Wednesday, November 11, 2009

Money & Business

USN Current Issue

Best Business Books: Deborah C. Wright's Picks

Posted 5/13/07

Deborah C. Wright, chairman, president, and CEO, Carver Bancorp

Good to Great: Why Some Companies Make the Leap ... and Others Don't by Jim Collins (2001)

Wright: DAVID LUBARSKY.COM/BIGSHOTSTOCK; Book: JEFFREY MACMILLAN FOR USN&WR

Management consultant Collins and a team of researchers examined company data from over 1,400 firms, whittling the list to 11—including Fannie Mae, Gillette, and Wells Fargo—that have substantially improved their performance, growing from just "good" to "great."

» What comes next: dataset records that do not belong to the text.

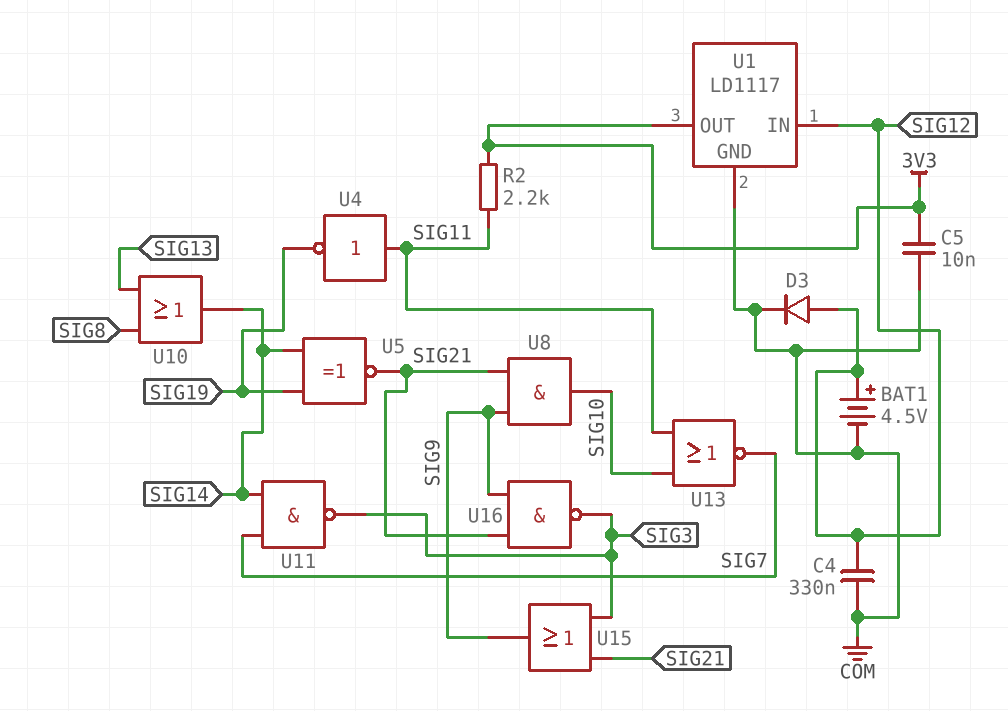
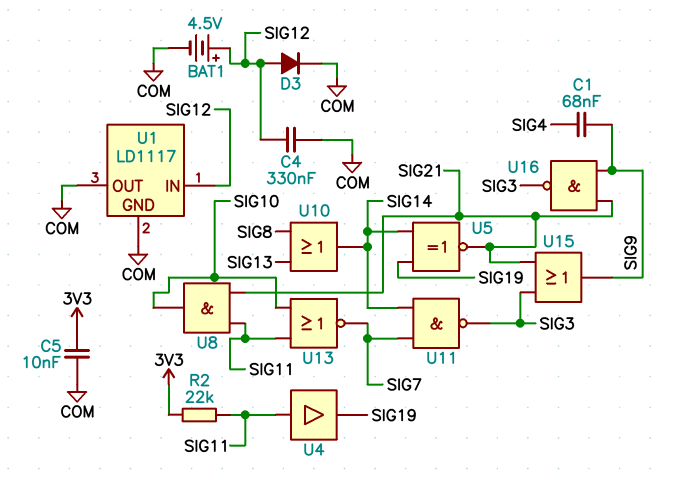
C1: none -> 68nF (SIG4, SIG9)
R2: 2.2k (3V3, SIG11) -> 22k (3V3, SIG11)
U1 pin OUT: 3V3 -> COM
U4: NOT (in SIG11, out SIG19) -> buffer (in SIG11, out SIG19)
U8: AND (in SIG9, in SIG21, out SIG10) -> AND (in SIG11, in SIG21, out SIG10)

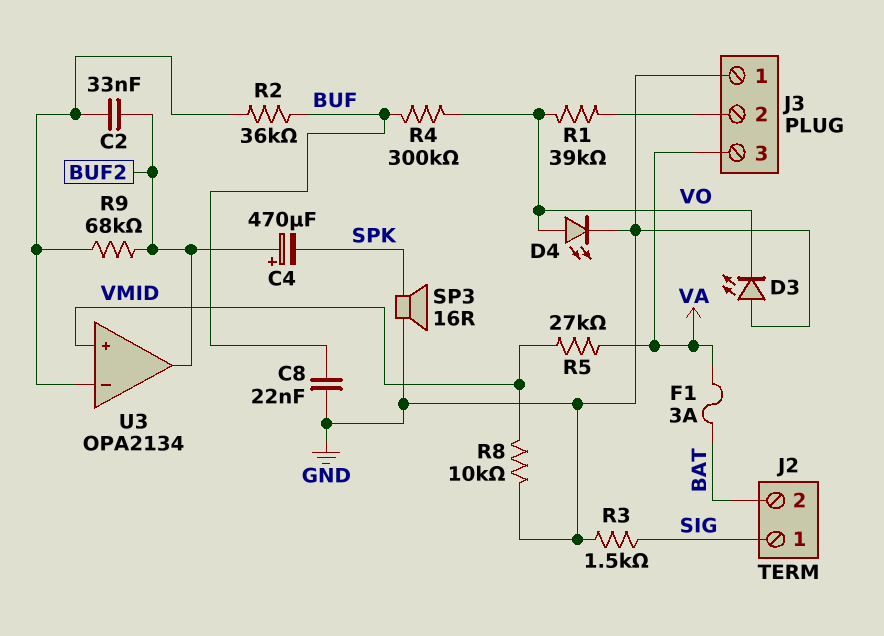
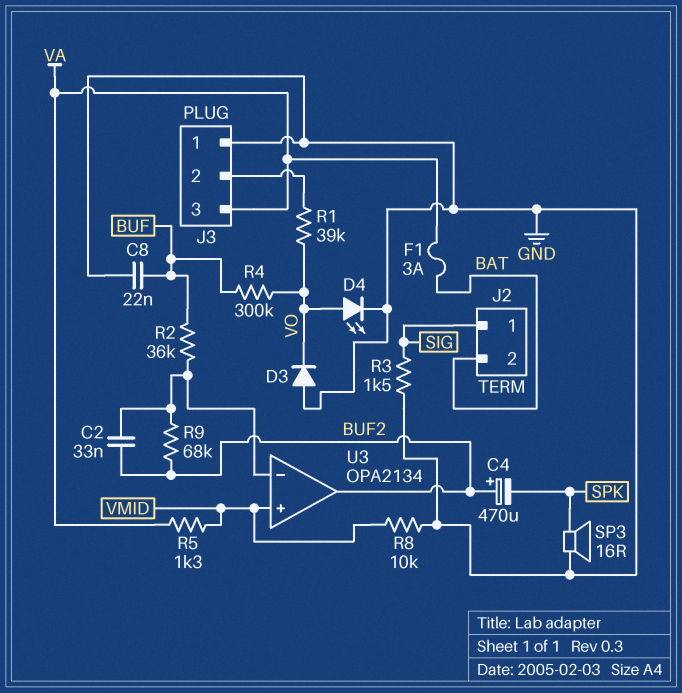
D3: LED (A GND, K VO) -> diode (A GND, K VO)
R5: 27k (VA, VMID) -> 1.3k (VA, VMID)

Why it's a must-read: "This is a hugely common-sensical framework that allows any team to assess how effective you're being, and which members for what reasons are not stepping up to the plate, either because of a skills mismatch or an attitude mismatch or a host of reasons. When you're a little company and you're trying to figure out what type of talent you need against your business plan, this allows you to think smartly about it. Virtually all levels of junior managers can process it: Once you get the lingo, you can get everybody on the bus. Everybody can relate to that. If you don't have the right people on the bus, we're going to have a tough year making our numbers. It's one of those books that you read and say, 'Hmm, why didn't I think of that?' "

Competitive Strategy: Techniques for Analyzing Industries and Competitors by Michael Porter (1980)

A seminal primer on how organizations can respond to competition

Why it's a must-read: "I read it 20 years ago because I was a student at Harvard Business School, and it was required reading, but I've read it two or three times since. It changed everybody's thinking around strategy to focus as candidly as you could on not just your industry but your place in it. It forces you to be brutally honest with yourself and your team about the essence of what's different about you that you can sell to your customers. When I got here to Carver in 1999, I pulled it off the shelf and said OK, I need to go back to basics here. This company is in a consolidating industry, and we're using all of Porter's ideas about figuring out how to compete in a world where you're a small player among giants, trying not just to stay alive but do well."

I Don't Know How She Does It: The Life of Kate Reddy, Working Mother by Allison Pearson (2002)

A novel about a hedge-fund-managing mother of two who struggles to juggle work and family life

Why it's a must-read: "I adopted a little girl three years ago, and I read this book just before doing it. I was struggling with the balancing act between the life I lead, which is pretty hectic, and throwing a very large monkey wrench into it. This book was the most hilarious depiction of modern motherhood that I've ever read. I still keep it when I want to give myself a reminder of the high expectations you have for yourself and everybody you work with, but the reality of having an 8 o'clock breakfast when your daughter has a cold.

My management style and perspective on the stresses of the people who work with me have changed dramatically. I've been a single, stereotypically driven individual and have never been able to relate to the real-life stresses and the complete lack of predictability that comes into your life with a child. It's taken a lot of pressure off my team because people can be honest now. I can come in and say my daughter had a bad night, so I had a bad night."

Meditations of the Heart by Howard Thurman (1953)

The civil rights-era minister who cofounded the first interracially copastored church in the United States reflects on prayer, community, and the rituals of life.

Why it's a must-read: "We have four generations of ministers in my family, which probably explains a lot about why I'm at Carver. This theologian was one of my dad's favorites, and he often quoted Howard Thurman from the pulpit. At our Thanksgiving dinners, we all read a part of this particular book. There's a section in there called 'A Litany of Thanksgiving.' It's this beautiful prayer about the ups and downs of the course of a person's life, and the many opportunities to be thankful for the gift of being young and the gift of being old.

He writes in very short chapters, two pages, that are really about something short and sweet. When you're exhausted after a long day, and don't have time to read a 400-page novel, you can read that, two pages of something, and it just helps."

The Measure of Our Success: A Letter to My Children and Yours by Marian Wright Edelman (1992)

The founder and president of the Children's Defense Fund, who was the first black woman admitted to the Mississippi bar, describes her 25 lessons for life.

Why it's a must-read: "First of all, Marian is my aunt. I view this book as one of those anchor books that remind you always where you came from and what is most important. She talks about some of the choices we have in terms of how we're spending our time on Earth, getting back to some basics around children at the forefront and what you're going to leave behind as your contribution.

Whenever I feel a little tossed and torn in a given month or week, it's comforting to go back to that book because it reminds me to keep somewhere in the frontal lobe why you're doing all this. The quarterly earnings and the analyst meetings and the shareholder demands, the SEC–when you get through with all of the various points of demand and pressures, sometimes you just need to get recentered."